Tuesday, 17 March 2009

Hulu, Boxee and the Adorable Notion of Venue.



So the Wife and I have moved in to our lovely new home in Marin Country. With so much natural beauty right outside our front door, we weren't sure we'd want a TV keeping us tethered to the sofa. Then Nicole went out of town and I went to Best Buy. Enter the 32" Sony Bravia.

Towering over the room like some Kubrickian monolith, it demanded content and I complied. Only problem is, our house is down a canyon so there's no chance of Satellite TV, and I wasn't about to step into the Comcast pain-cave. So I dusted off an old PowerBook, installed Boxee and hooked that bad boy up.

Let me just say right here that Boxee rocks the house. Its interface is perfect for an across-the-room experience.

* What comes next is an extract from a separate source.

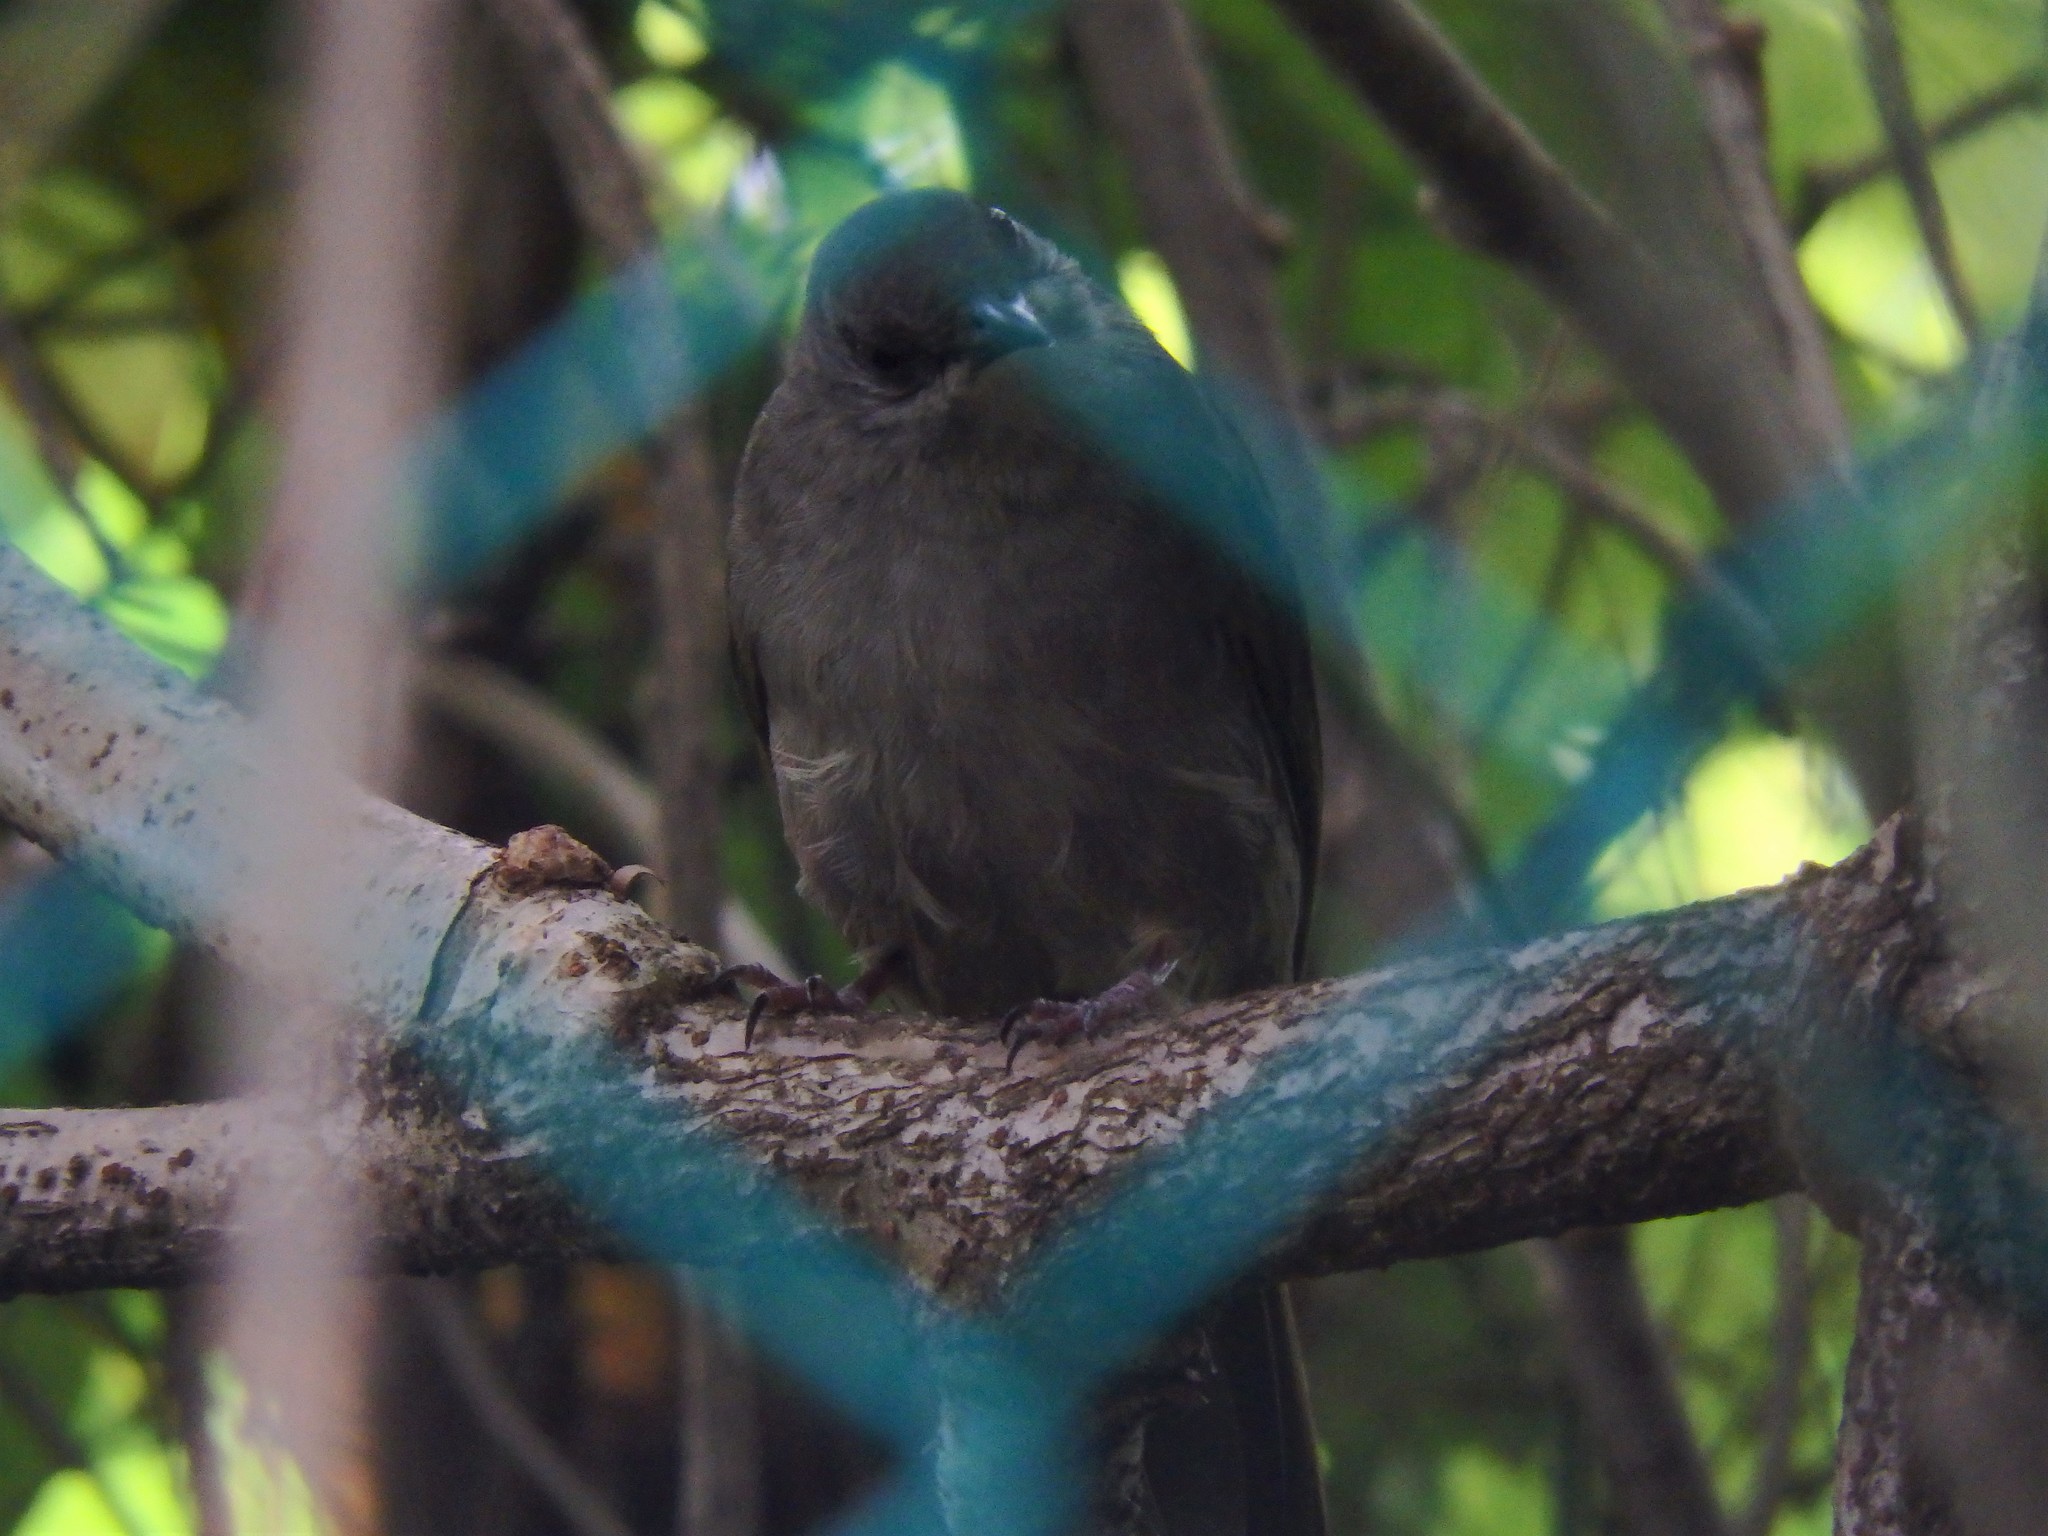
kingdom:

It's super easy to load content. Any medium that can come down an any sort of feed - Last.fm, BBC iPlayer, NPR, Picasaweb, Flickr, YouTube - will happy play through Boxee. Think of Google Reader for your living room. 'Bliss', you'd think. And you'd be right.

And yet.

The suits at Hulu had a colossal brain fart and decided that they don't want people watching their content via Boxee. Anyone who thought that NBC and Newscorp were visionary for rolling out Hulu will be re-appraising them now. It seems that some can't get past the quaint notion of venue. Once, a spot on the dial, now a URL; by any other name venue rules the school. And if viewers would rather enjoy this content elsewhere - commercials included?

Sorry kids. Hulu doesn't deliver.

Hulu is not alone. Marketers of all stripes routinely opt for venue over volume, delivering content on their own closed servers instead of injecting it into established communities. They create "Youtube Lite" or Flickr Lite" instead of just embracing the real thing. They prefer a restricted audience in a controlled environment over a larger one that operates on its own terms. Venue trumps volume.

But for how much longer? And will it be the brands or the content aggregators (we used to call them channels) that first realize that the tide has turned?